Streaming uses Server-Sent Events (SSE). Each chunk includes delta content. The stream also indicates which node picked up the request and its GPU and location.

Response format

{
  "id": "chatcmpl-abc123",
  "object": "chat.completion",
  "created": 1712345678,
  "model": "phi-4",
  "choices": [
    {
      "index": 0,
      "message": {
        "role": "assistant",
        "content": "Hello!
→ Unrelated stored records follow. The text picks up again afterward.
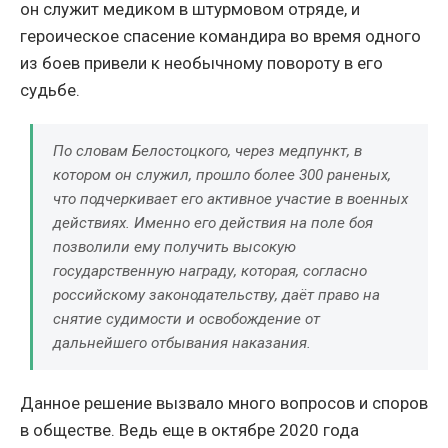
он служит медиком в штурмовом отряде, и
героическое спасение командира во время одного
из боев привели к необычному повороту в его
судьбе.
По словам Белостоцкого, через медпункт, в
котором он служил, прошло более 300 раненых,
что подчеркивает его активное участие в военных
действиях. Именно его действия на поле боя
позволили ему получить высокую
государственную награду, которая, согласно
российскому законодательству, даёт право на
снятие судимости и освобождение от
дальнейшего отбывания наказания.
Данное решение вызвало много вопросов и споров
в обществе. Ведь еще в октябре 2020 года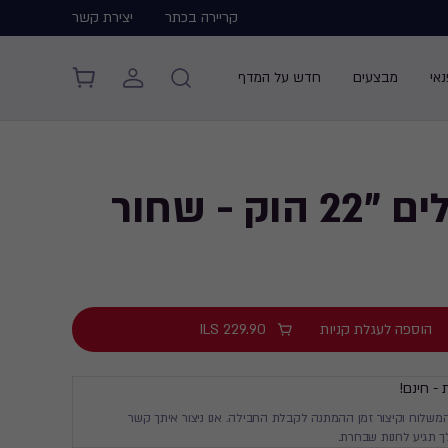
קריירה בכתר
יצירת קשר
אי
מבצעים
חדש על המדף
הוק - שחור
הוספה לעגלת קניות
229.90
ILS
 - חינם!
המשלוח וקיצור זמן ההמתנה לקבלת החבילה. אנו ניצור איתך קשר
 תגיע לחנות שבחרת.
How can I help you today?"
      },
      "finish_reason": "stop"
    }
  ],
  "usage": {
    "prompt_tokens": 5,
    "completion_tokens": 9,
    "total_tokens": 14
  }
}

RAG-powered completions

Attach a knowledge base to ground responses in your documents:

curl -X POST https://api.ryvion.ai/v1/chat/completions \
  -H "Authorization: Bearer YOUR_API_KEY" \
  -H "Content-Type: application/json" \
  -d '{
    "model": "phi-4",
    "messages": [{"role":"user","content":"Summarize our deployment docs"}],
    "knowledge_base": "KB_ID"
  }'

See RAG-Powered Chat for details.

Available models

ModelDescriptionStreaming
phi-4Microsoft Phi-4 14BYes
ryvion-llama-3.2-3bLlama 3.2 3BYes
tinyllamaBitNet 1-bit, CPU-onlyYes

Cryptographic receipts

Every completion generates a receipt. The current RYV1 signature covers the core execution fields job_id, node_public_key, result_hash, and metering_units. Model, jurisdiction, and any retrieved chunk provenance are attached separately as audit metadata. See Receipts.